Interesting to consider how some companies doing much less work on their machines than SO need clusters of hundreds of servers, meanwhile they can serve the 57th site by global traffic (according to Alexa) from one physical machine .
Sure there is other stuff backing that one, but the next time you hear someone talk about big clusters and hundreds or thousands of nodes, just take a moment to appreciate how much can be done with one rack of gear these days.
We don't really cache that much, for example: every post, comment, user, etc. on the page is pulled and rendered live. We output cache certain pages for 60 seconds for anonymous users, but it has almost no performance impact (I think it's a 4% hit rate?)
Some things are cached, but each page render is very dynamic - more so than most I think?
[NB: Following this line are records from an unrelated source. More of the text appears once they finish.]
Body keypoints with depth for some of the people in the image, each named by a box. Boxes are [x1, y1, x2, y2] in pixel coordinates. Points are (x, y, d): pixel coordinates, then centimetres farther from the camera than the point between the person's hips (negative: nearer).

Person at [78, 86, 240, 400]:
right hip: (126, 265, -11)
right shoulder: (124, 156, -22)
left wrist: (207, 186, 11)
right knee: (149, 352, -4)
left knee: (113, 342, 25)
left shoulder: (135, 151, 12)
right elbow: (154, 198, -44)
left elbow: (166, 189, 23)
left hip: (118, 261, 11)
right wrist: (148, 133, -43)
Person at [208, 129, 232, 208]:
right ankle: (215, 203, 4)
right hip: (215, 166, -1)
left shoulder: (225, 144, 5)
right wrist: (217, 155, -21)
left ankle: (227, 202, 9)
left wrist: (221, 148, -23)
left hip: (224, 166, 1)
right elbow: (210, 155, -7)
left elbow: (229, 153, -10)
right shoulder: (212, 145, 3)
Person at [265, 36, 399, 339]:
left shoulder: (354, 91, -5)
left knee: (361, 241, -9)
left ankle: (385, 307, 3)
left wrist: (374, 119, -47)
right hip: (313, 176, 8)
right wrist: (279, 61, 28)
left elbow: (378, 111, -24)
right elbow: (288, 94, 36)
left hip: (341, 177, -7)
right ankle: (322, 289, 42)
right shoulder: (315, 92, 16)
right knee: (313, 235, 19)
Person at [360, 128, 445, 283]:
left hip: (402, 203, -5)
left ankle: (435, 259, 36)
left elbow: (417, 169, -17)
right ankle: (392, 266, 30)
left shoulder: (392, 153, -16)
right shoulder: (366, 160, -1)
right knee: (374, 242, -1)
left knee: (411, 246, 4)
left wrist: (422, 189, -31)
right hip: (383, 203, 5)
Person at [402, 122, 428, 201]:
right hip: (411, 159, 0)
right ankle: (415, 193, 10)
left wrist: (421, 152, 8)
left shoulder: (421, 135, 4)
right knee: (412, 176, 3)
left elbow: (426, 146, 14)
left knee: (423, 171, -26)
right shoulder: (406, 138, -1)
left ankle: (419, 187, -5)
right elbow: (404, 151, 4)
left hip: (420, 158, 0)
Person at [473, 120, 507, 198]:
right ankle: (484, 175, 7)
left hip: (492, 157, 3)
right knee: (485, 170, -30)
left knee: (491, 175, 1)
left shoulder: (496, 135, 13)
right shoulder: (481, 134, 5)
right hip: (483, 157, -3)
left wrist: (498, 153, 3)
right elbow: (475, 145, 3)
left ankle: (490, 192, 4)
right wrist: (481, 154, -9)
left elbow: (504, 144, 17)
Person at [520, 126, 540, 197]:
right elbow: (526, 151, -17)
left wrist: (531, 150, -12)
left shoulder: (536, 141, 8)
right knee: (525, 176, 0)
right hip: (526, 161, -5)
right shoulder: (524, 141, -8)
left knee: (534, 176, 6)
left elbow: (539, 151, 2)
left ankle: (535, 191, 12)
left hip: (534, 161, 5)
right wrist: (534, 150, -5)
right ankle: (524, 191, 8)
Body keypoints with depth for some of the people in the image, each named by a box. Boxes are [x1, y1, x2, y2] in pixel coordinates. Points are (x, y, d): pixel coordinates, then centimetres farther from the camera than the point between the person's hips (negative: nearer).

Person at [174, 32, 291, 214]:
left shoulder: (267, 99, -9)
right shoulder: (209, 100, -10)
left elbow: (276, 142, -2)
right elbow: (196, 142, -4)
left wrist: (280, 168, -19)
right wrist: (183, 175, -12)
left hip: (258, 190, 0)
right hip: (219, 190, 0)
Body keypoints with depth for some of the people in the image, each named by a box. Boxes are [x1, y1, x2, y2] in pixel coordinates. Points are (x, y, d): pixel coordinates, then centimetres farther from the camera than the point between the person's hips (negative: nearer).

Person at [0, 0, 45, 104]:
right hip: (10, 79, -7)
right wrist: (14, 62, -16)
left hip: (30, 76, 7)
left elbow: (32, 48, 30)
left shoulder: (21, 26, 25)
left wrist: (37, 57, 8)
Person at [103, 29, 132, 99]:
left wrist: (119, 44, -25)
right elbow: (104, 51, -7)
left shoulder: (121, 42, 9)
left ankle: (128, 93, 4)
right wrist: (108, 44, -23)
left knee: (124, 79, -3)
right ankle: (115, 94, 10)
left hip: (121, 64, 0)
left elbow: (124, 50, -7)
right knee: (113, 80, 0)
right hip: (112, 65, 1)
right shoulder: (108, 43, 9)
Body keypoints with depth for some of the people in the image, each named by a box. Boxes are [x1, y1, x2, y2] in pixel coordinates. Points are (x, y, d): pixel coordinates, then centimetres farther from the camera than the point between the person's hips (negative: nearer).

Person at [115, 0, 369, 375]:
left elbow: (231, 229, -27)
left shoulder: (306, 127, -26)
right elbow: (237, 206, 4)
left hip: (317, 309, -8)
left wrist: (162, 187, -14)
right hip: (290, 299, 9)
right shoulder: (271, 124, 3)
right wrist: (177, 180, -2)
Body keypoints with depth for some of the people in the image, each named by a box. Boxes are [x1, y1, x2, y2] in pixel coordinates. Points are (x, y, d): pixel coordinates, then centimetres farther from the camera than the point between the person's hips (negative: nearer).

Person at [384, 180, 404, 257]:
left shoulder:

I don't have a great source of comparison for similar sites though.
Nick, first of all great write-up, it's really nice when people take time from their schedule to write such detailed informations about how their internal systems work!
I could be wrong but from the article and the numbers you posted it seems that you do cache 89% of your db queries results so maybe this is what jldugger referred to :
504,816,843 (+170,244,740) SQL Queries (from HTTP requests alone)
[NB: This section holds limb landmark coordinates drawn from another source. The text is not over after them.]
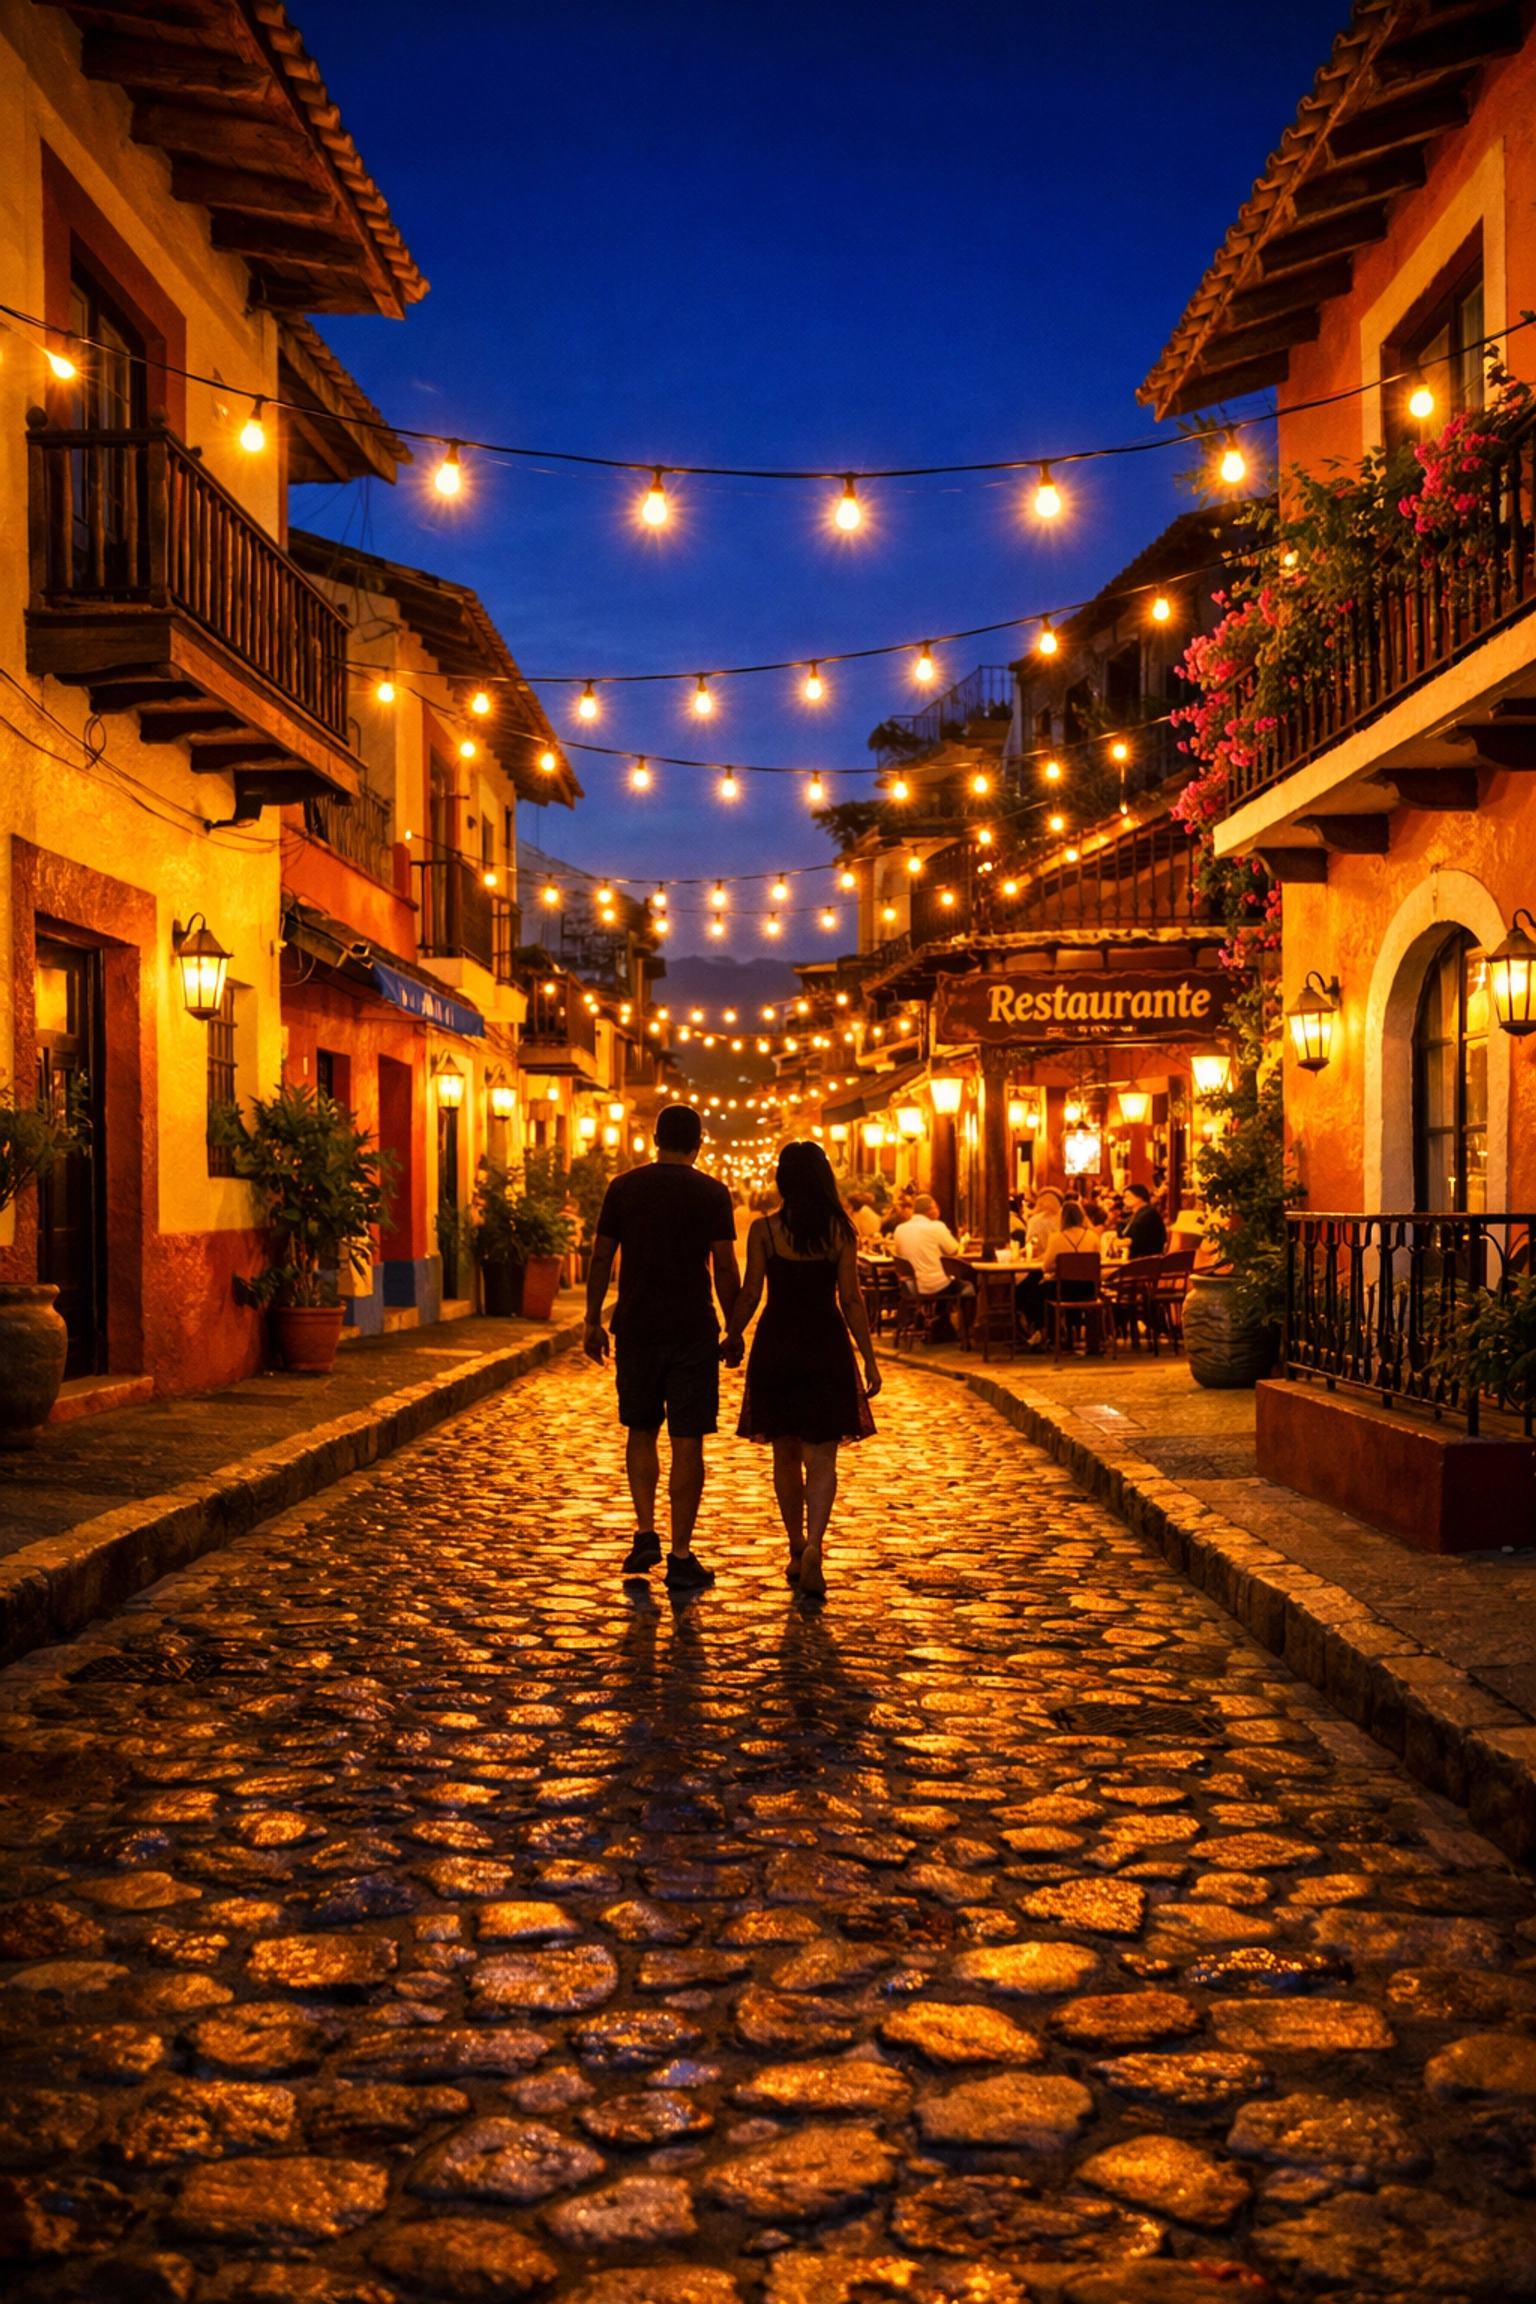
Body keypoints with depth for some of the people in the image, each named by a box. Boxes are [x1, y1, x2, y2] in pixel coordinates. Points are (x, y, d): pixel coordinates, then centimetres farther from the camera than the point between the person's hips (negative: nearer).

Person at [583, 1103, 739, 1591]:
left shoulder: (623, 1188, 2)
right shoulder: (712, 1193, -3)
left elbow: (601, 1259, 3)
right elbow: (725, 1268, -4)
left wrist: (592, 1321, 12)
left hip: (636, 1330, 2)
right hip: (693, 1332, -2)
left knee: (641, 1432, 19)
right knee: (687, 1443, 2)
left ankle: (645, 1533, 11)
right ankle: (681, 1558, 4)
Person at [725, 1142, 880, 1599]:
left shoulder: (763, 1230, -4)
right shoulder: (841, 1231, -3)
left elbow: (749, 1295, -3)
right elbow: (851, 1300, -3)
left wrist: (731, 1337, 12)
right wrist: (869, 1359, 3)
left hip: (776, 1347, 0)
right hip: (827, 1347, 0)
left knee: (786, 1456, 15)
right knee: (821, 1459, 2)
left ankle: (797, 1551, 23)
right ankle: (813, 1546, -19)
5,831,683,114 (+5,418,818,063) Redis hits
Ah I see the confusion now. To clarify: we use redis for a great many things, not just serving HTTP requests. For example, we use redis lists and sets to continually recalculate mobile feeds for users - that's roughly 4 billion of the hits every day.
I interpret this as: Page render latency probably degrades, but the site doesn't go down. Slower loads certainly have a monetary cost, making 11 machines worthwhile, but in a pinch at least they won't go fully offline if 10 die.
What do we need to run Stack Overflow? That hasn’t changed much since 2013, but due to the optimizations and new hardware mentioned above, we’re down to needing only 1 web server. We have unintentionally tested this, successfully, a few times. To be clear: I’m saying it works. I’m not saying it’s a good idea. It’s fun though, every time.